UMBandung
News

Festival Pustaka Muhammadiyah Menggelorakan Semangat Literasi di Pulang Pisau

×

Festival Pustaka Muhammadiyah Menggelorakan Semangat Literasi di Pulang Pisau

Sebarkan artikel ini

BANDUNGMU.COM, Pulang Pisau — Festival Pustaka Muhammadiyah tahun 2023 sukses digelar di Pusat Dakwah Muhammadiyah Pulang Pisau, Kalimantan Tengah, pada Sabtu (09/12/2023).

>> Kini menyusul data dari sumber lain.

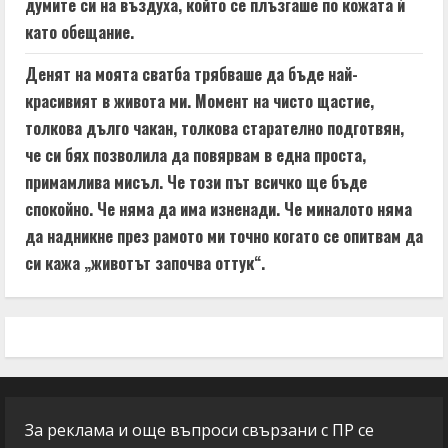
думите си на въздуха, който се плъзгаше по кожата ѝ
като обещание.
Денят на моята сватба трябваше да бъде най-
красивият в живота ми. Момент на чисто щастие,
толкова дълго чакан, толкова старателно подготвян,
че си бях позволила да повярвам в една проста,
примамлива мисъл. Че този път всичко ще бъде
спокойно. Че няма да има изненади. Че миналото няма
да надникне през рамото ми точно когато се опитвам да
си кажа „животът започва оттук“.
За реклама и още въпроси свързани с ПР се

Kegiatan ini digelar dalam rangka semarak Milad ke-111 Muhammadiyah dan menggelorakan kembali semangat literasi.

Selain itu, bertujuan juga untuk meningkatkan pengetahuan tentang sejarah Muhammadiyah lokal Kalimantan Tengah yang diselenggarakan oleh Majelis Pustaka dan Informasi (MPI) PP Muhammadiyah bekerja sama dengan MPI PDM Pulang Pisau.

Kegiatan Festival Pustaka Muhammadiyah berlangsung sangat meriah. Ada beberapa agenda utama yaknik wakaf buku, workshop penulisan sejarah Muhammadiyah lokal, dan inventarisasi heritage.

Hadir dari PP Muhammadiyah, Wakil Ketua MPI PP Muhammadiyah bidang Museum, Kearsipan, dan Pustaka Wiwied Widyastuti bersama anggota MPI Iwan KC Setiawan dan Ghifari Yuristiadhi.

Hadir juga anggota lain seperti Muhammad Ichsan Budi Prabowo sekaligus sebagai pemateri workshop penulisan sejarah Muhammadiyah dan inventarisasi heritage.

Turut hadir dalam acara pembukaan Festival Pustaka PWM Kalteng, PWA Kalteng, PDM Pulang Pisau, dan jajaran pimpinan daerah hingga majelis.

Hadir pula Kepala Dinas Perpustakaan dan Kearsipan Daerah Pulang Pisau, Kepala Dinas Pendidikan Kabupaten Pulang Pisau, Kepala Kantor Kemenag Pulang Pisau, Ketua MUI, Ketua PC Nahdlatul Ulama, dan organisasi keagamaan dan organisasi masyarakat.

Kemudian para kepala sekolah di Pulang Pisau, mahasiswa Universitas Muhammadiyah, Komunitas taman baca, dan pegiat literasi Kabupaten Pulang Pisau.

Baca Juga:  Facebook Ganti Nama Jadi Meta

Lalu ada perwakilan PCM/PCA se-Pulang Pisau, pimpinan ortom, amal usaha, dan semua peserta workshop penulisan sejarah Muhammadiyah.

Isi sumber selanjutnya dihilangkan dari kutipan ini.